3. Cave divers are exceptionally safe and many will have a fit over a thing like a 2" fastex quick release buckle. But in stark contrast, the community as a whole seems to take a total departure from common sense on the issue of tank fills in the quest for a little more gas to allow a bit more penetration. As a result they invite a whole cascade of potential failure issues (tank, burst disc, regulator, HP hoses, etc) that are 100% preventable as they have the option of just using a larger set of doubles and/or stage bottles.

I can't quite decide if number 3 is due to a collective ego thing, huberis, ignorance, or the fact that it has not yet shown up in accident analysis as a leading cause of death in cave diving - although I'd love to do statistical research on reg and burst disc failures to see if their is a correlation between fill pressure and risk of failure.

Either way, beyond certain limits that I personally think we have already passed at about 3500 psi, the safest way to address the need for more gas volume is to use larger tanks and/or stage bottles rather than to pump tanks to their test limits. Some day that practice is literally going to blow up in someone's face. If I were sure it would just be the offending diver who got killed or mained I'd be ok with that - kinda like I am ok with base jumping where the only potential victim is the guy who chose to jump. But the odds are that it will be an innocent bystander and potentially even a child who ends up injured or killed and I have no tolerance for that.

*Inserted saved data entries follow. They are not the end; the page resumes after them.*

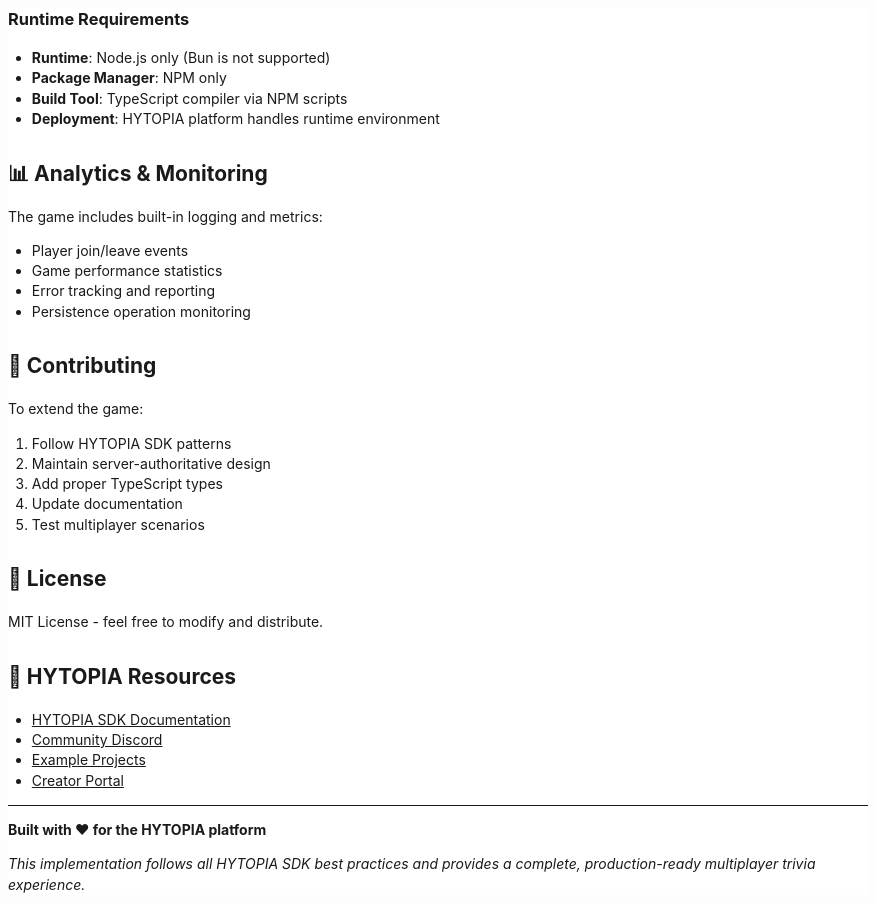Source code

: ### Runtime Requirements
- **Runtime**: Node.js only (Bun is not supported)
- **Package Manager**: NPM only
- **Build Tool**: TypeScript compiler via NPM scripts
- **Deployment**: HYTOPIA platform handles runtime environment

## 📊 Analytics & Monitoring

The game includes built-in logging and metrics:
- Player join/leave events
- Game performance statistics
- Error tracking and reporting
- Persistence operation monitoring

## 🤝 Contributing

To extend the game:
1. Follow HYTOPIA SDK patterns
2. Maintain server-authoritative design
3. Add proper TypeScript types
4. Update documentation
5. Test multiplayer scenarios

## 📄 License

MIT License - feel free to modify and distribute.

## 🔗 HYTOPIA Resources

- [HYTOPIA SDK Documentation](https://dev.hytopia.com)
- [Community Discord](https://discord.gg/DXCXJbHSJX)
- [Example Projects](https://github.com/hytopiagg/sdk/tree/main/examples)
- [Creator Portal](https://create.hytopia.com)

---

**Built with ❤️ for the HYTOPIA platform**

*This implementation follows all HYTOPIA SDK best practices and provides a complete, production-ready multiplayer trivia experience.*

I also don't see the need. For any LP tank you can find a properly rated HP steel tank that will carry nearly the same volume at a 3500-3800 psi pressure in a similar sized package. Other than already owning one and other than the whole cave community thinking it is ok to overfill LP tanks to 3500-4000 psi because everyone does it and no one has died (yet) there is just not much reason to go the LP route, especially if you are buying a new tank. They may be slightly cheaper, but given the costs of cave diving the extra $50 for an HP tank tank is minimal

If anyone can enlighten me with a solid argument, other than the seriously flawed and rather ignorant "it has not happened - yet" argument, why any cave diver should be ok with a fill to a tank's test limit, despite the potential risks and consequences, I am all ears.